To maintain cost-effectiveness, we executed another attempt with the same distribution while retaining the hospital’s original square vent shape. The figures illustrate the best scenario as a result. Figure 3C,D met the study objectives mentioned at the beginning of this review, as they reduced the number of cross-infections by quickly removing the contaminated air within the room. Figure 4 shows the overall air distribution in the contaminated room. We conducted a simulation with the ANSYS program for all possible locations and dimensions of outlets in the room to study the path of the air leaving a simulated patient.

The findings of Model 1 show agreement with an earlier study [4] regarding particle trajectories moving within a contaminated room. The importance of developing ventilation systems is clear given that studies have proven that the Coronavirus, COVID-19, is transmitted through the air and causes infection, especially in closed places, as is the case with other viruses that travel and infect humans through the air. Ventilation systems also strongly improve the air quality in isolation rooms and reduce the distance of virus spreading and the time a virus stays in the air inside such rooms. One of the important steps in dealing with the Coronavirus is to protect medical staff who take care of COVID-19 patients in medical isolation departments because they face a higher risk of infection transmission given the nature of their work. This project may help reduce the number of infections in hospitals, especially in health isolation departments. Applying this project by changing the location, size, and volume of air vents in isolation rooms is easy and expected to significantly improve air quality inside isolation rooms, while also limiting the spread and survival of viruses in the air of these rooms. However, the present study has a limitation insofar as it did not involve measuring and calculating empirical values of airflow contamination before and after changes in air vent location and size in different rooms.

5. Conclusions

Using ANSYS simulations to find the best placement and size of outlet vents is the best way to quickly stop contaminated air flow from patients NICUs and CIRs, according to the results.

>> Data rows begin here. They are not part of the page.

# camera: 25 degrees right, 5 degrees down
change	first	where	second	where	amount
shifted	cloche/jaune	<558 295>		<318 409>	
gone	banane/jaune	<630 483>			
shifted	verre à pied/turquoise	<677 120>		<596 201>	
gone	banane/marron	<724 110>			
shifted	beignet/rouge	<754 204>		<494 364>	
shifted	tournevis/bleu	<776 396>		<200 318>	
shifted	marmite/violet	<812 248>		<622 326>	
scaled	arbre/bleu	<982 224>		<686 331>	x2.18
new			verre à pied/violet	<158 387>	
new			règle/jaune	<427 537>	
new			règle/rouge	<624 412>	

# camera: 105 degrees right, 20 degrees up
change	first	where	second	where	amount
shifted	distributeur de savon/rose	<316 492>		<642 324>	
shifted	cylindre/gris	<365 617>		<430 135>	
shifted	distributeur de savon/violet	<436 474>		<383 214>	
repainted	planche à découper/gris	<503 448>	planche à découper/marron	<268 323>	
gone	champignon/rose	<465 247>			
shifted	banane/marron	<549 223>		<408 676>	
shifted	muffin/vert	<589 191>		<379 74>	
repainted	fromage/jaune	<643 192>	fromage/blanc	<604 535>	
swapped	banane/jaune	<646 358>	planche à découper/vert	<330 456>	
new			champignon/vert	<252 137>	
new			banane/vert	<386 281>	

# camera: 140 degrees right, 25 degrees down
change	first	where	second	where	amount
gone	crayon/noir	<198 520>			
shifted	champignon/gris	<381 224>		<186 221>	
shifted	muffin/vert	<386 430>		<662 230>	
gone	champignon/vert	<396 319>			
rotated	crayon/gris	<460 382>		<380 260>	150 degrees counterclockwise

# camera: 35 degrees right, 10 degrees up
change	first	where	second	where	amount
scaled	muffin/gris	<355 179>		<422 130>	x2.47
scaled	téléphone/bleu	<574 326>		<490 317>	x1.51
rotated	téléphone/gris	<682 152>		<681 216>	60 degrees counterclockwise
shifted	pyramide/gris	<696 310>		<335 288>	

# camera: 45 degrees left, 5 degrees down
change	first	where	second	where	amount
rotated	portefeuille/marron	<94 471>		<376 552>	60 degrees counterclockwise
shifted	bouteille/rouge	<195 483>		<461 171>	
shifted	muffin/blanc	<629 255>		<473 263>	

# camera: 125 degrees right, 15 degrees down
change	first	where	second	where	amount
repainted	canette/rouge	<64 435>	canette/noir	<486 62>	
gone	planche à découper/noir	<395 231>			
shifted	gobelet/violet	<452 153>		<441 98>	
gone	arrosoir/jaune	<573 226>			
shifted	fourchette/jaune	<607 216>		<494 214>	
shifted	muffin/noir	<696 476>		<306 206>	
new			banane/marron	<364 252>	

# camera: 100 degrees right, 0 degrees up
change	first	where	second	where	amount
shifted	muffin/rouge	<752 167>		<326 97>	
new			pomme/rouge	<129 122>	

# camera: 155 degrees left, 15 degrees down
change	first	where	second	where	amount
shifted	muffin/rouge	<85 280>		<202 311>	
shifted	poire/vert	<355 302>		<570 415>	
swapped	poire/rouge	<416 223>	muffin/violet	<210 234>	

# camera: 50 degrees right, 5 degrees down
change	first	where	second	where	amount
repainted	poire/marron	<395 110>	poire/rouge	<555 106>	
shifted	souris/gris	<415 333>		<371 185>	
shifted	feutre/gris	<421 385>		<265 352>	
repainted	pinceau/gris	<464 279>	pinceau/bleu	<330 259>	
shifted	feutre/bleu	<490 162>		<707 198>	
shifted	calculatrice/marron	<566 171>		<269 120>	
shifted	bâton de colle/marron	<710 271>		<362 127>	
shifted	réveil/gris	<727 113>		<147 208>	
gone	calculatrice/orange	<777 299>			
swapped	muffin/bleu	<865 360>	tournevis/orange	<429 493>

Isolation sections can adopt this study’s findings due to their ease of implementation, the improvement in air quality within isolation rooms that they predict, and their ability to limit virus dispersion and survival in room air for extended periods. We will be able to evaluate real-world results related to impacts on air flow when we implement specific ventilation system changes using the outlined CFD technique. Future investigations are strongly recommended that would measure values for contaminated air presence in isolation rooms with and without applying our model. Additionally, for infant isolation rooms, exhaled air from attendees should also be considered when measuring empirical values.